LONDON (Reuters) - The last woman standing in the UK leadership race at least had some fancy footwear to do it in.
What she needs now is some fancy footwork - to get the UK out of the EU with pride - and trade - intact.
"That is an important job and we are going to get it done. But we also need a government that will deliver serious social reform" said Theresa May, candidate to be the next British Prime Minister.
And that will heal a ruling party fractured by Brexit.
Though that may be nothing compared to uniting a nation.
With pledges of an end to austerity and easing budget deficit targets, worker representatives on company boards and of narrowing the wealth gap - she does talk of doing that.
"We're still in a situation where political words are being bandied about.

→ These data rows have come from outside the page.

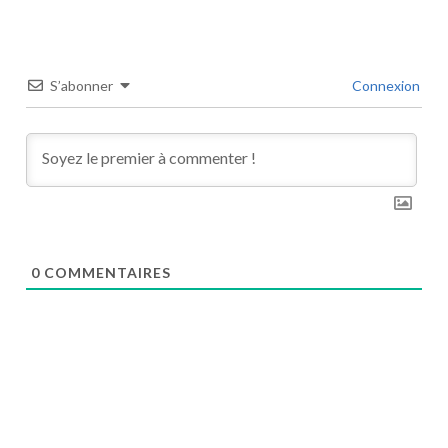
S’abonner
Connexion
0
COMMENTAIRES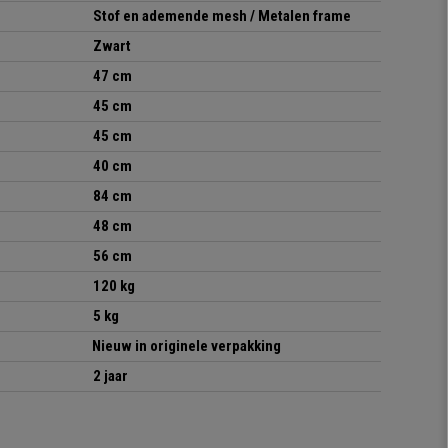
Stof en ademende mesh / Metalen frame
Zwart
47 cm
45 cm
45 cm
40 cm
84 cm
48 cm
56 cm
120 kg
5 kg
Nieuw in originele verpakking
2 jaar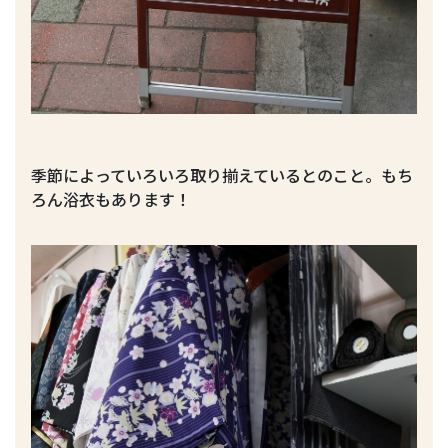
季節によっていろいろ取り揃えているとのこと。もち
ろん浴衣もあります！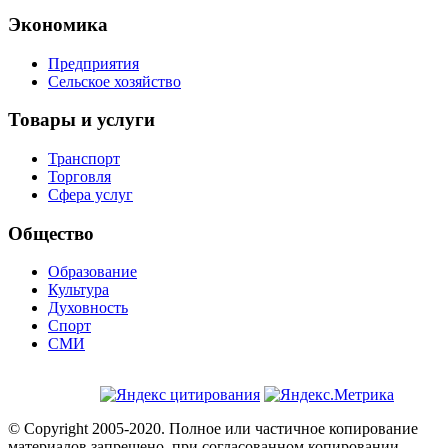
Экономика
Предприятия
Сельское хозяйство
Товары и услуги
Транспорт
Торговля
Сфера услуг
Общество
Образование
Культура
Духовность
Спорт
СМИ
© Copyright 2005-2020. Полное или частичное копирование
материалов запрещено, при согласованном копировании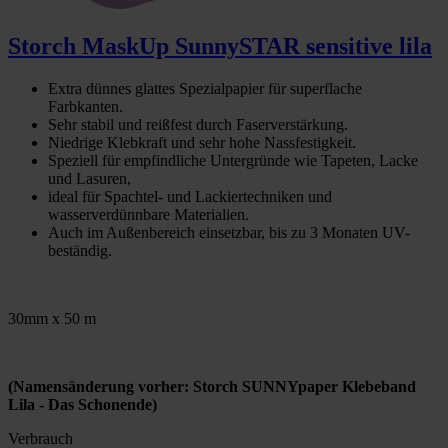
Storch MaskUp SunnySTAR sensitive lila
Extra dünnes glattes Spezialpapier für superflache
Farbkanten.
Sehr stabil und reißfest durch Faserverstärkung.
Niedrige Klebkraft und sehr hohe Nassfestigkeit.
Speziell für empfindliche Untergründe wie Tapeten, Lacke
und Lasuren,
ideal für Spachtel- und Lackiertechniken und
wasserverdünnbare Materialien.
Auch im Außenbereich einsetzbar, bis zu 3 Monaten UV-
beständig.
30mm x 50 m
(Namensänderung vorher: Storch SUNNYpaper Klebeband
Lila - Das Schonende)
Verbrauch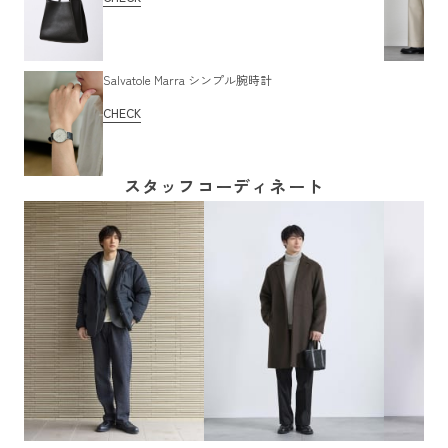
Salvatole Marra シンプル腕時計
CHECK
スタッフコーディネート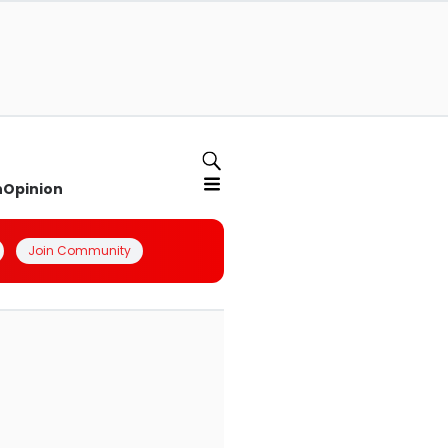
n
Opinion
Join Community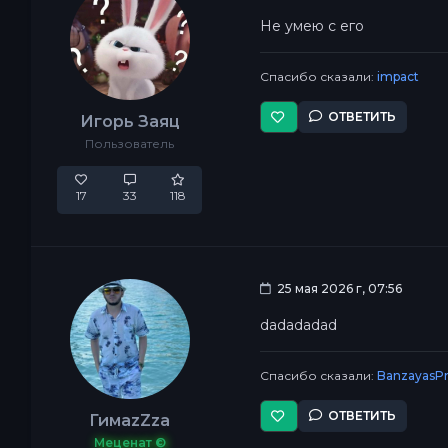
Не умею с его
Спасибо сказали:
impact
ОТВЕТИТЬ
Игорь Заяц
Пользователь
17
33
118
25 мая 2026 г, 07:56
dadadadad
Спасибо сказали:
BanzayasP
ОТВЕТИТЬ
ГимаzZza
Меценат ©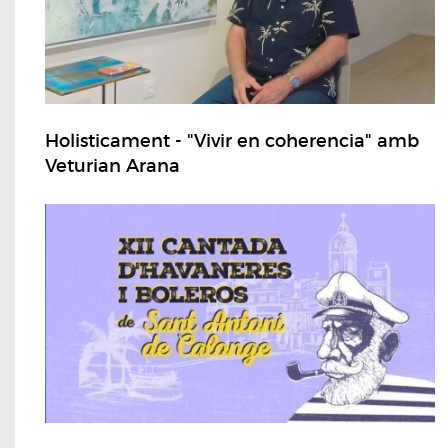
Holisticament - "Vivir en coherencia" amb
Veturian Arana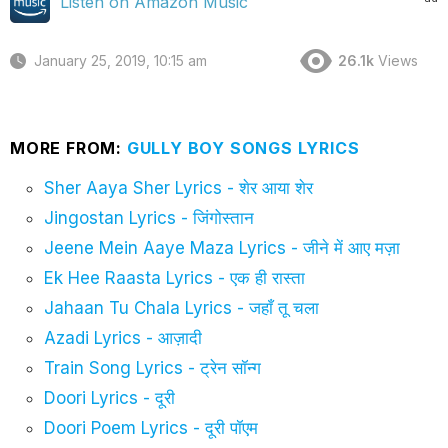
Listen on Amazon Music
January 25, 2019, 10:15 am
26.1k
Views
MORE FROM:
GULLY BOY SONGS LYRICS
Sher Aaya Sher Lyrics - शेर आया शेर
Jingostan Lyrics - जिंगोस्तान
Jeene Mein Aaye Maza Lyrics - जीने में आए मज़ा
Ek Hee Raasta Lyrics - एक ही रास्ता
Jahaan Tu Chala Lyrics - जहाँ तू चला
Azadi Lyrics - आज़ादी
Train Song Lyrics - ट्रेन सॉन्ग
Doori Lyrics - दूरी
Doori Poem Lyrics - दूरी पॉएम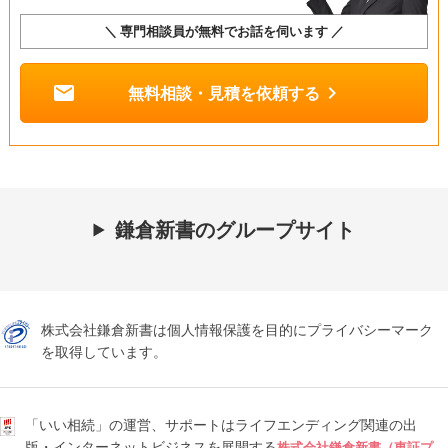
＼ 専門相談員が無料でお話を伺います ／
mail
chevron_right
無料相談・見積を依頼する
鎌倉新書のグループサイト
株式会社鎌倉新書は個人情報保護を目的にプライバシーマーク
を取得しています。
「いい相続」の運営、サポートはライフエンディング関連の出
版・インターネットビジネスを展開する
株式会社鎌倉新書（東証プ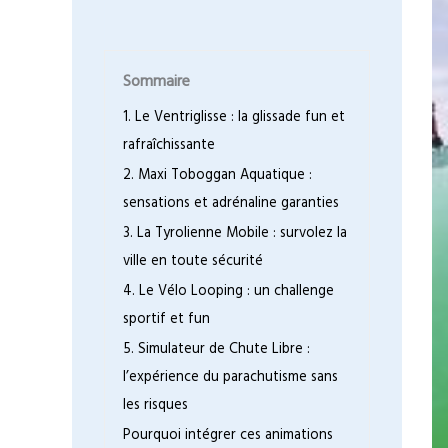
Sommaire
1. Le Ventriglisse : la glissade fun et
rafraîchissante
2. Maxi Toboggan Aquatique :
sensations et adrénaline garanties
3. La Tyrolienne Mobile : survolez la
ville en toute sécurité
4. Le Vélo Looping : un challenge
sportif et fun
5. Simulateur de Chute Libre :
l’expérience du parachutisme sans
les risques
Pourquoi intégrer ces animations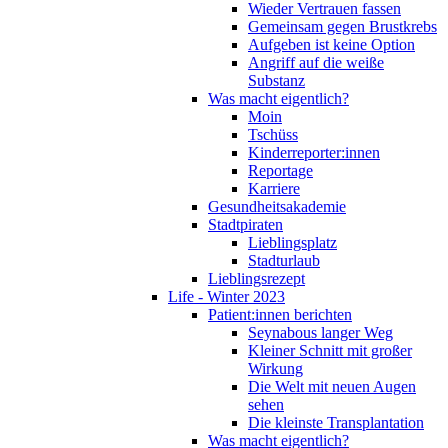
Wieder Vertrauen fassen
Gemeinsam gegen Brustkrebs
Aufgeben ist keine Option
Angriff auf die weiße
Substanz
Was macht eigentlich?
Moin
Tschüss
Kinderreporter:innen
Reportage
Karriere
Gesundheitsakademie
Stadtpiraten
Lieblingsplatz
Stadturlaub
Lieblingsrezept
Life - Winter 2023
Patient:innen berichten
Seynabous langer Weg
Kleiner Schnitt mit großer
Wirkung
Die Welt mit neuen Augen
sehen
Die kleinste Transplantation
Was macht eigentlich?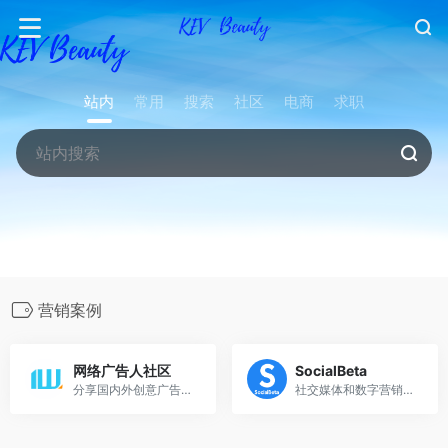
站内
常用
搜索
社区
电商
求职
营销案例
网络广告人社区
SocialBeta
分享国内外创意广告和网络营销及市场营销案例
社交媒体和数字营销内容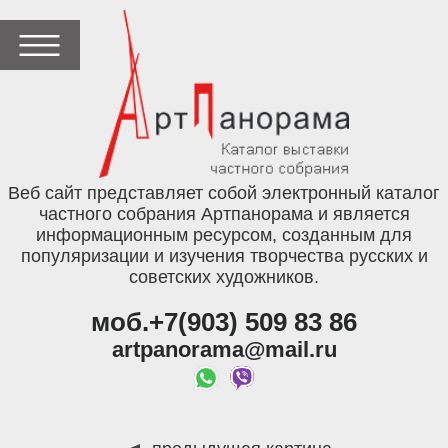
Веб сайт представляет собой электронный каталог
частного собрания Артпанорама и является
информационным ресурсом, созданным для
популяризации и изучения творчества русских и
советских художников.
моб.+7(903) 509 83 86
artpanorama@mail.ru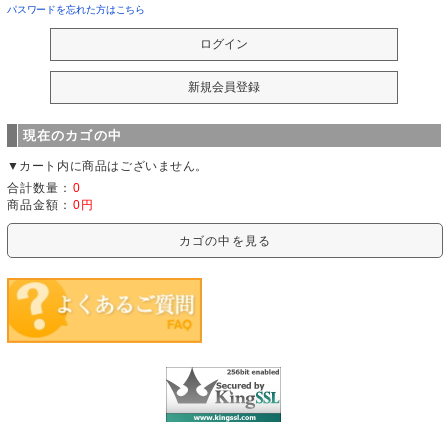
パスワードを忘れた方はこちら
現在のカゴの中
▼カート内に商品はございません。
合計数量：
0
商品金額：
0円
カゴの中を見る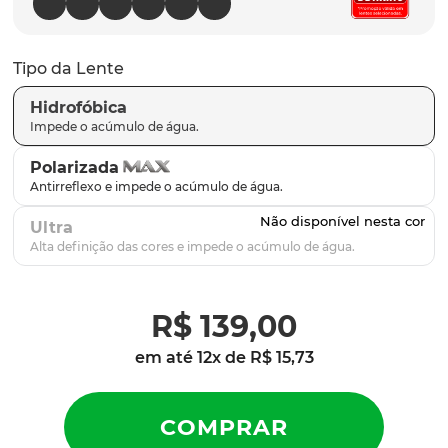
parafusos
9
º
gascan
10
º
Tipo da Lente
Hidrofóbica
Polarizada
Ultra
R$
139
,
00
em até
12
x de
R$
15
,
73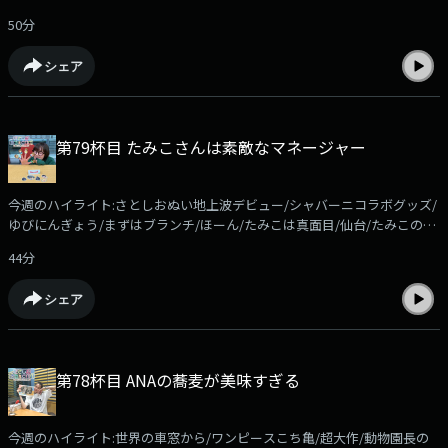
さとしおのGW/フェス/新メンバーちゃんな/保温今週のコーナーはおやす
里がそれに刺激され、ケニア欲を高めていきます。メールの件名は「ケニ
50分
み！radikoアプリなら過去回もお聴きいただけます！
ア」でお願いします
https://radiko.jp/podcast/channels/c8524951-7dc4-4ad1-aa4d-
シェア
351d239da28b?share=1コーナーメール、ふつおたを募集しています！
shiori@allnightnippon.comまで！Xでの感想は、#さとしおANNPでお願い
します！番組公式Xアカウント@gyoza_rice_annp募集中のコーナー●ほ
かほかSunday「エンタメ情報に関する質問」を送ってください。佐藤栞
第79杯目 たみこさんは素敵なマネージャー
里がそれに答えながら、ほかほかのご飯を食べます。メールの件名は「ほ
かさん」でお願いします。●ケニア！！佐藤栞里がいつかは行ってみたい
と夢見る「ケニア」リスナーの皆さんも、ケニアに限らず「行ってみたい
今週のハイライト:さとしおぬい地上波デビュー/シャバーニコラボグッズ/
国」の「マックスの理想のシチュエーション」を送ってください。佐藤栞
ゆびにんぎょう/まずはブランチ/ほーん/たみこは真面目/仙台/たみこの指
里がそれに刺激され、ケニア欲を高めていきます。メールの件名は「ケニ
令/仙台土産/さみしいから/たみこ心配のお言葉/今週のコーナーはおやす
ア」でお願いします
44分
み！radikoアプリなら過去回もお聴きいただけます！
https://radiko.jp/podcast/channels/c8524951-7dc4-4ad1-aa4d-
シェア
351d239da28b?share=1コーナーメール、ふつおたを募集しています！
shiori@allnightnippon.comまで！Xでの感想は、#さとしおANNPでお願い
します！番組公式Xアカウント@gyoza_rice_annp募集中のコーナー●ほ
かほかSunday「エンタメ情報に関する質問」を送ってください。佐藤栞
第78杯目 ANAの蕎麦が美味すぎる
里がそれに答えながら、ほかほかのご飯を食べます。メールの件名は「ほ
かさん」でお願いします。●ケニア！！佐藤栞里がいつかは行ってみたい
と夢見る「ケニア」リスナーの皆さんも、ケニアに限らず「行ってみたい
今週のハイライト:世界の車窓から/ワンピースこち亀/超大作/動物園長の
国」の「マックスの理想のシチュエーション」を送ってください。佐藤栞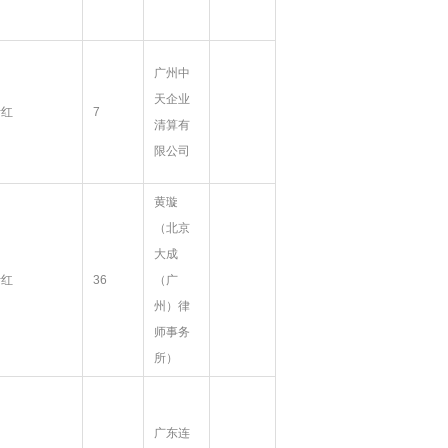
广州中
天企业
叶红
7
清算有
限公司
黄璇
（北京
大成
叶红
36
（广
州）律
师事务
所）
广东连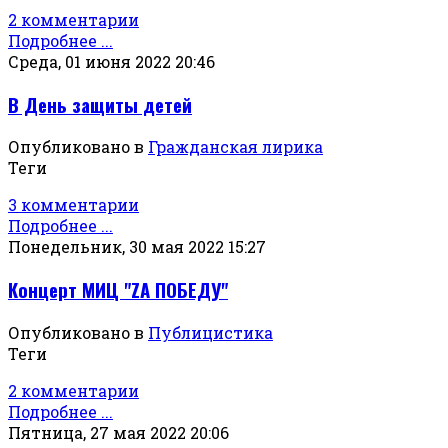
2 комментарии
Подробнее ...
Среда, 01 июня 2022 20:46
В День защиты детей
Опубликовано в
Гражданская лирика
Теги
3 комментарии
Подробнее ...
Понедельник, 30 мая 2022 15:27
Концерт МИЦ "ZА ПОБЕДУ"
Опубликовано в
Публицистика
Теги
2 комментарии
Подробнее ...
Пятница, 27 мая 2022 20:06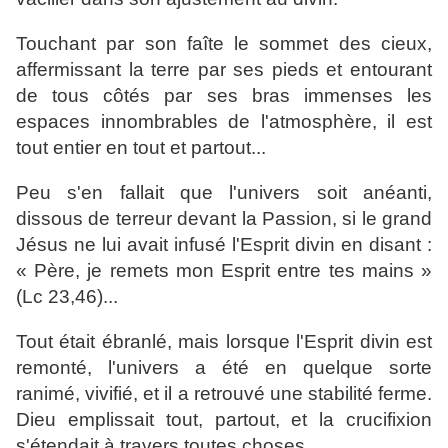
Touchant par son faîte le sommet des cieux,
affermissant la terre par ses pieds et entourant
de tous côtés par ses bras immenses les
espaces innombrables de l'atmosphère, il est
tout entier en tout et partout...
Peu s'en fallait que l'univers soit anéanti,
dissous de terreur devant la Passion, si le grand
Jésus ne lui avait infusé l'Esprit divin en disant :
« Père, je remets mon Esprit entre tes mains »
(Lc 23,46)...
Tout était ébranlé, mais lorsque l'Esprit divin est
remonté, l'univers a été en quelque sorte
ranimé, vivifié, et il a retrouvé une stabilité ferme.
Dieu emplissait tout, partout, et la crucifixion
s'étendait à travers toutes choses.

It's quite useful for Theresa May to actually get on board this whole implicitly anti 'fat cat' bandwagon. I don't necessarily think it's that material at this stage," said City Index market analyst Ken Odelung.
But the rapid departure of David Cameron as prime minister left a vacuum she is filling.
For investors: less uncertainty and a recovery in battered UK asset prices.
If for May, the EU exit deal negotiations ahead could yet prove to be the real bruising - and not just for her.
"There is the perception of political instability or at least fractious relations between the UK and Europe on an ongoing basis, that could cause consumers to be rather more precautionary and that would make the growth trajectory that much slower," said CIBC head of FX strategy Jeremy Stretch.
If it isn't already slower.
Blackrock - the world's largest asset manager - is the latest to sound the alarm: it sees UK recession as a definite in the coming year.
Ultimately unopposed as leader, May's easy stroll into Downing Street could soon become a tightrope walk.